If the Budget seemed like smart politics at 2 pm when it was clear National had made yet another raid into Labour territory, by 7.30 pm it had turned into a work of sheer genius when it was clear the Greens were going to support National's tax reduction law.
Labour alone opposed the bill that raises the thresholds at which the lowest two tax rates cut in.
Even New Zealand First supported it on the basis that some improvement to income is better than none.
It wasn't calculated genius by National. The Greens' move surprised everyone, Labour included.
Labour's finance spokesman, Grant Robertson, didn't know until I told him, although that was apparently just a communications glitch. Someone in the Greens had told someone in Labour.
While it may seem of little consequence whether the Greens support or oppose a Budget measure than is going to pass anyway, it is important in the context of the election.
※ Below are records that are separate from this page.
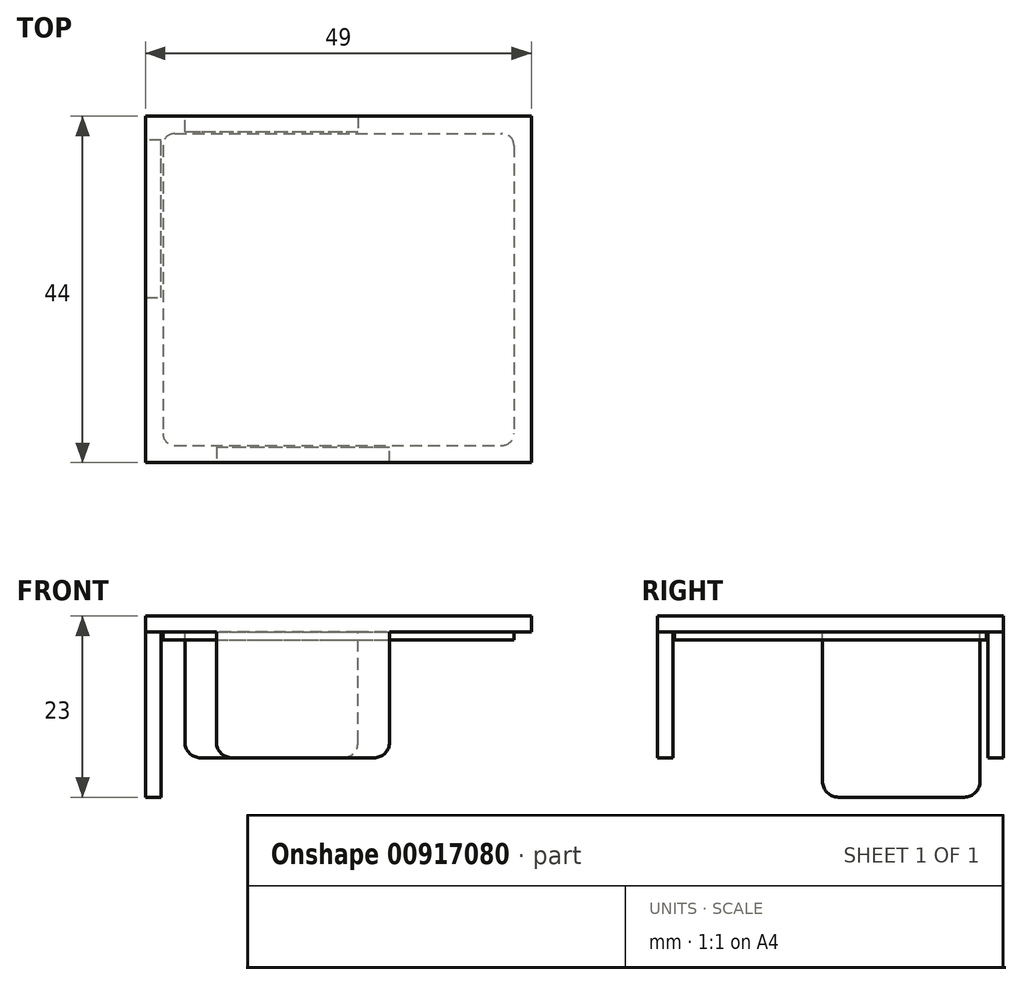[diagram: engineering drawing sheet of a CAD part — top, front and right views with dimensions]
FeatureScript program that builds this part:
annotation { "Feature Type Name" : "Feature", "Feature Type Description" : "" }
export const myFeature = defineFeature(function(context is Context, id is Id, definition is map)
    precondition{}
    {
        {
            var Q0;
            Q0=qCreatedBy(makeId("Top.planeOp"),FACE);
            var sketch = newSketch(context, id + "F0", { "sketchPlane" : qUnion([Q0])});
            skLineSegment(sketch, "E0.bottom", {"start": v(49, 0) * mm, "end": v(0, 0) * mm});
            skLineSegment(sketch, "E0.top", {"start": v(49, 44) * mm, "end": v(0, 44) * mm});
            skLineSegment(sketch, "E0.left", {"start": v(49, 0) * mm, "end": v(49, 44) * mm});
            skLineSegment(sketch, "E0.right", {"start": v(0, 0) * mm, "end": v(0, 44) * mm});
            skLineSegment(sketch, "E1", {"start": v(0, 0) * mm, "end": v(9, 0) * mm});
            skLineSegment(sketch, "E2", {"start": v(9, 2) * mm, "end": v(31, 2) * mm});
            skLineSegment(sketch, "E3", {"start": v(9, 0) * mm, "end": v(31, 0) * mm});
            skLineSegment(sketch, "E4", {"start": v(31, 0) * mm, "end": v(31, 2) * mm});
            skLineSegment(sketch, "E5", {"start": v(9, 2) * mm, "end": v(9, 0) * mm});
            skLineSegment(sketch, "E6", {"start": v(0, 44) * mm, "end": v(5, 44) * mm});
            skLineSegment(sketch, "E7", {"start": v(5, 44) * mm, "end": v(27, 44) * mm});
            skLineSegment(sketch, "E8", {"start": v(27, 44) * mm, "end": v(27, 42) * mm});
            skLineSegment(sketch, "E9", {"start": v(27, 42) * mm, "end": v(5, 42) * mm});
            skLineSegment(sketch, "E10", {"start": v(5, 42) * mm, "end": v(5, 44) * mm});
            skLineSegment(sketch, "E11", {"start": v(0, 44) * mm, "end": v(0, 41) * mm});
            skLineSegment(sketch, "E12", {"start": v(0, 41) * mm, "end": v(0, 21) * mm});
            skLineSegment(sketch, "E13", {"start": v(0, 21) * mm, "end": v(2, 21) * mm});
            skLineSegment(sketch, "E14", {"start": v(2, 21) * mm, "end": v(2, 41) * mm});
            skLineSegment(sketch, "E15", {"start": v(2, 41) * mm, "end": v(0, 41) * mm});
            skLineSegment(sketch, "E16", {"start": v(0, 44) * mm, "end": v(0, 41.8) * mm});
            skLineSegment(sketch, "E17.bottom", {"start": v(2.2, 41.8) * mm, "end": v(46.8, 41.8) * mm});
            skLineSegment(sketch, "E17.top", {"start": v(2.2, 2.2) * mm, "end": v(46.8, 2.2) * mm});
            skLineSegment(sketch, "E17.left", {"start": v(2.2, 41.8) * mm, "end": v(2.2, 2.2) * mm});
            skLineSegment(sketch, "E17.right", {"start": v(46.8, 41.8) * mm, "end": v(46.8, 2.2) * mm});
            skSolve(sketch);
        }
        {
            var Q0;
            {var subQ8=sQuery(id+"F0.wireOp",EDGE,"E0.left");Q0=makeQuery(id+"F0.imprint","IMPRINT",FACE,{"disambiguationData":[TD([[makeQuery(id+"F0.imprint","IMPRINT",EDGE,{"derivedFrom":subQ8}),1.0]])]});}
            extrude(context, id + "F1", {"entities" : qUnion([Q0]), "oppositeDirection" : true, "depth" : 2 * mm, "offsetDistance" : 25.4 * mm});
        }
        {
            var Q0;
            {var subQ0=sQuery(id+"F0.wireOp",EDGE,"E8");Q0=makeQuery(id+"F0.imprint","IMPRINT",FACE,{"disambiguationData":[TD([[makeQuery(id+"F0.imprint","IMPRINT",EDGE,{"derivedFrom":subQ0}),-1.0]])]});}
            var Q1;
            Q1=makeQuery(id+"F0.imprint","IMPRINT",FACE,{"disambiguationData":[TD([[makeQuery(id+"F0.imprint","IMPRINT",EDGE,{"derivedFrom":sQuery(id+"F0.wireOp",EDGE,"E2")}),-1.0]])]});
            extrude(context, id + "F2", {"entities" : qUnion([Q0, Q1]), "operationType" : NewBodyOperationType.ADD, "oppositeDirection" : true, "depth" : 18 * mm, "offsetDistance" : 25 * mm});
        }
        {
            var Q0;
            {var subQ0=sQuery(id+"F0.wireOp",EDGE,"E13");Q0=makeQuery(id+"F0.imprint","IMPRINT",FACE,{"disambiguationData":[TD([[makeQuery(id+"F0.imprint","IMPRINT",EDGE,{"derivedFrom":subQ0}),1.0]])]});}
            extrude(context, id + "F3", {"entities" : qUnion([Q0]), "operationType" : NewBodyOperationType.ADD, "oppositeDirection" : true, "depth" : 23 * mm, "offsetDistance" : 25 * mm});
        }
        {
            var Q0;
            Q0=makeQuery(id+"F0.imprint","IMPRINT",FACE,{"disambiguationData":[TD([[makeQuery(id+"F0.imprint","IMPRINT",EDGE,{"derivedFrom":sQuery(id+"F0.wireOp",EDGE,"E17.bottom")}),-1.0]])]});
            extrude(context, id + "F4", {"entities" : qUnion([Q0]), "operationType" : NewBodyOperationType.ADD, "oppositeDirection" : true, "depth" : 3 * mm, "offsetDistance" : 25 * mm});
        }
        {
            var Q0;
            Q0=makeQuery(id+"F4.opExtrude","SWEPT_EDGE",EDGE,{"disambiguationData":[OSD([sQuery(id+"F0.wireOp",EDGE,"E17.top"),sQuery(id+"F0.wireOp",EDGE,"E17.left")])]});
            var Q1;
            Q1=makeQuery(id+"F4.opExtrude","SWEPT_EDGE",EDGE,{"disambiguationData":[OSD([sQuery(id+"F0.wireOp",EDGE,"E17.bottom"),sQuery(id+"F0.wireOp",EDGE,"E17.left")])]});
            var Q2;
            Q2=makeQuery(id+"F4.opExtrude","SWEPT_EDGE",EDGE,{"disambiguationData":[OSD([sQuery(id+"F0.wireOp",EDGE,"E17.top"),sQuery(id+"F0.wireOp",EDGE,"E17.right")])]});
            var Q3;
            Q3=makeQuery(id+"F4.opExtrude","SWEPT_EDGE",EDGE,{"disambiguationData":[OSD([sQuery(id+"F0.wireOp",EDGE,"E17.bottom"),sQuery(id+"F0.wireOp",EDGE,"E17.right")])]});
            fillet(context, id + "F5", {"entities" : qUnion([Q0, Q1, Q2, Q3]), "radius" : 1.5 * mm, "tangentPropagation" : true, "allowEdgeOverflow" : false});
        }
        {
            var Q0;
            Q0=makeQuery(id+"F2.opExtrude","CAP_EDGE",EDGE,{"disambiguationData":[OSD([sQuery(id+"F0.wireOp",EDGE,"E10")])],"isStart":false});
            var Q1;
            Q1=makeQuery(id+"F2.opExtrude","CAP_EDGE",EDGE,{"disambiguationData":[OSD([sQuery(id+"F0.wireOp",EDGE,"E8")])],"isStart":false});
            var Q2;
            Q2=makeQuery(id+"F3.opExtrude","CAP_EDGE",EDGE,{"disambiguationData":[OSD([sQuery(id+"F0.wireOp",EDGE,"E15")])],"isStart":false});
            var Q3;
            Q3=makeQuery(id+"F3.opExtrude","CAP_EDGE",EDGE,{"disambiguationData":[OSD([sQuery(id+"F0.wireOp",EDGE,"E13")])],"isStart":false});
            var Q4;
            Q4=makeQuery(id+"F2.opExtrude","CAP_EDGE",EDGE,{"disambiguationData":[OSD([sQuery(id+"F0.wireOp",EDGE,"E4")])],"isStart":false});
            var Q5;
            Q5=makeQuery(id+"F2.opExtrude","CAP_EDGE",EDGE,{"disambiguationData":[OSD([sQuery(id+"F0.wireOp",EDGE,"E5")])],"isStart":false});
            fillet(context, id + "F6", {"entities" : qUnion([Q0, Q1, Q2, Q3, Q4, Q5]), "radius" : 2 * mm, "tangentPropagation" : true, "allowEdgeOverflow" : false});
        }
    });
With the election only four months away, the Greens supporting the centre-piece of the National Government's Budget and Labour opposing it is an entirely different context.
It undermines the carefully crafted measures both Labour and the Greens have struck to co-operate where they can and to gain the confidence of voters.
The code of Budget Responsibility Rules were agreed between them only in March.
It sets some parameters of how they would operate in a coalition Government essentially to give voters they would run orthodox fiscal policy such as getting net core Crown debt to 20 per cent of gdp, just two years later than National; maintaining core Crown spending at 30 per cent of gdp; maintaining surpluses except in a crisis; and supporting a progressive taxation system that is fair, balanced and promotes the long-term sustainability and productivity of the economy.
The code built on the memorandum of understanding a year ago that set out how the two parties would co-operate to get National out of office.
Labour and the Greens would have been better to have both supported it or both oppose National's Budget measure instead of looking divided.
Instead the Greens' caucus decided to support it on the basis that, flawed though it is, it improves the lives of some people that matter to them.
It was not designed to send some subtle message that it is open to dealing with National post election. But it does make you think.
The MOU expires the day after the election on September 23, a clause which has always been seen as a way for Labour to go into coalition without the Greens if that is what New Zealand First demanded.
That also leaves the Greens free to go into coalition with National.
The very thought of it is likely to turn many of the Greens a shade of purple and any suggestion of it would be instantly dismissed.
But post-election, if the Greens are again expected to prop up a Labour-New Zealand First Government on confidence and supply - and face the prospect of completing 24 years outside Government by 2020 - then it has the freedom to contemplate alternatives.
National has been making hay in the House over the Green's support for the tax package but in actual fact, it is the Labour Party that has taken a departure from past practice.
The most similar comparator, the bill in the 2015 Budget that increased social welfare benefits to some beneficiaries, was supported by both the Greens and Labour despite them identifying flaws.
"Labour will support it because doing something is better than doing nothing," Sue Moroney said at the time.
Labour was caught between a rock and a hard place this time. It had a fast decision to make on Thursday whether to make National look good by supporting its bill or risk making itself look bad by opposing something that improves lives.
Journalists get three and a half hours to read the Budget and prepare for it release at 2 pm.
Opposition parties get one hour to respond to a document the Government has been planning for six months.
Leaders and advisers are crammed together in a room in Parliament House having to absorb the content of the Budget which this year was a highly technical blend of measures in the family incomes package.
Adjustments have to be made to pre-written leaders' speech to take account of the Budget reality, and they decide what to support and what not to in the urgency that usually follows.
Given those circumstance, it is perhaps understandable that Andrew Little's response to Steven Joyce appeared so inadequate - although Winston Peters seemed to manage all right under the same time constraints.
I recently watched the Australian Budget on Sky and it is one of the things Australians do better than Kiwis.
The Treasurer delivered it on a Tuesday night, then the Leader of the Opposition gets a full two days to absorb the details and deliver a considered response.
Bill English followed Little in a remarkably confident speech that accentuated the already lop-sided match between them.
This week appears to mark a new phase of English's leadership. After six months of putting himself largely above the fray of political street fighting, while he settles into the job, he took off the gloves and has been on Labour's case every day - mainly over its opposition to some housing developments in Auckland.
English also turned Labour's refrain of "nine long years of Government" on its head, demanding to know what Labour was presenting to the public after "nine long years in Opposition."
The family income package presents a challenge for Labour because it has to come up with an incomes package quickly.
It has to do so in a way that does not disappoint too many voters who will already have mentally banked the promised gains in the Budget to 2.1 million income-earners, superannuitants and students. If they do disappoint, the Greens and New Zealand First are standing by.
The Budget has given National a huge advantage in the build-up to the election campaign and turned up the pressure on Labour.